Q. Four disciplines around a production agent loop?

(1) Hard max-iterations cap (a runaway plan without a cap is a runaway bill). (2) Tool inventory is the surface area: sandbox dangerous tools (L5 computer use), denylist destructive MCP operations (L6), auth + rate limits at the execute_tool boundary. (3) L7 levers stay engaged: cache the prefix; compact at 150K trigger with cached system end; tool result clearing for tool-heavy loops. (4) Explicit dispatch on every stop_reason; no silent fall-through.

Q. Direct API vs framework for a first agent?

Verbatim: Start by using LLM APIs directly: many patterns can be implemented in a few lines of code. And: If frameworks are used, ensure you understand the underlying code. The 30-line loop is the proof. A framework wraps the loop, often adds patterns you do not need, and trades visibility for convenience.
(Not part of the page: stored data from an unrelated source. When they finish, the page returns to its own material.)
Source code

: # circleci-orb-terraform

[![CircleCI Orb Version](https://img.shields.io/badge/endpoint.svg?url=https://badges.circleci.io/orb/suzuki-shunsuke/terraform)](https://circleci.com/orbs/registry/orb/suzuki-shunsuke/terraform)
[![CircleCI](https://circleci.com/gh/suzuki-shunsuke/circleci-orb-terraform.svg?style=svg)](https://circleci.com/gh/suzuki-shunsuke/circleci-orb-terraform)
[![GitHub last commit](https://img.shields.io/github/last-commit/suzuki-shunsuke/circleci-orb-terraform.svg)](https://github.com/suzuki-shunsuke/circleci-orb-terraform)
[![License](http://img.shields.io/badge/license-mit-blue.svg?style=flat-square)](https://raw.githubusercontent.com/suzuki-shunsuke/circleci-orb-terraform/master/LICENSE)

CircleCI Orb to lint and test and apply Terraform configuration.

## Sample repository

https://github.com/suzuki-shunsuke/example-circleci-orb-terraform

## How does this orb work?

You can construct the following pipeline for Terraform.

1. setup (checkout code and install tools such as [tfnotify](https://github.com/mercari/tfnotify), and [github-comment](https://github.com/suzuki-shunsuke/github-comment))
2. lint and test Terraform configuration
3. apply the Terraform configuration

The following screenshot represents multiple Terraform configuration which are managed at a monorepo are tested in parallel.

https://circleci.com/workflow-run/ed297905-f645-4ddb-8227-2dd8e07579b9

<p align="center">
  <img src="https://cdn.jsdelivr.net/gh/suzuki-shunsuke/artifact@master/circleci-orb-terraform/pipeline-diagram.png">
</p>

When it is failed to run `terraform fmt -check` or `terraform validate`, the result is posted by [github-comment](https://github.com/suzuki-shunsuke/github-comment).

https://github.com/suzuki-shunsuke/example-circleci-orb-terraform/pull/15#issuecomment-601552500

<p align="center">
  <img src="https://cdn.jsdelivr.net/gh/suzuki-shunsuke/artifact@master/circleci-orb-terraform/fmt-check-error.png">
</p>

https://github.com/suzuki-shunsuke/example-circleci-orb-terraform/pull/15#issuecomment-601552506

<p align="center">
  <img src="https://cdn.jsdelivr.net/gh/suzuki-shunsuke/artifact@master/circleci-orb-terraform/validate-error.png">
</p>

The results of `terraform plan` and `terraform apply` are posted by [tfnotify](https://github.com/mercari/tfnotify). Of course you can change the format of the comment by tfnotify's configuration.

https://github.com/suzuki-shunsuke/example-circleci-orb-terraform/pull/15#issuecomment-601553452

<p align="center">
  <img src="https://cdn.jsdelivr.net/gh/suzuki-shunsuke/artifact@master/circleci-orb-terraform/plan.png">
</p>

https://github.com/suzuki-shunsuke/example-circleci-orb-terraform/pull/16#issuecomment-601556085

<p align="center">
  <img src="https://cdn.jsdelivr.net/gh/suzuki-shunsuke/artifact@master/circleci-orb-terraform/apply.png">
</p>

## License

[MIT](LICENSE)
For a first agent, the convenience is not worth the loss of debuggability. Reach for a framework only when patterns repeat AND you understand the underlying code.

Q. Where this lesson fits in Track 22?

Phase 3 opener. Phase 2 (L4 + L5 + L6 + L7) built the single-call building blocks; this lesson turns them into a loop. Next four lessons specialize the substrate: L9 catalogs the canonical patterns (5 workflow + the open-ended agent = the six patterns); L10 covers Agent Skills + Claude Code on top of the loop; L11 covers Subagents + Claude Managed Agents (spawning focused loops from inside another); L12 closes the track with shipping a Claude application to production.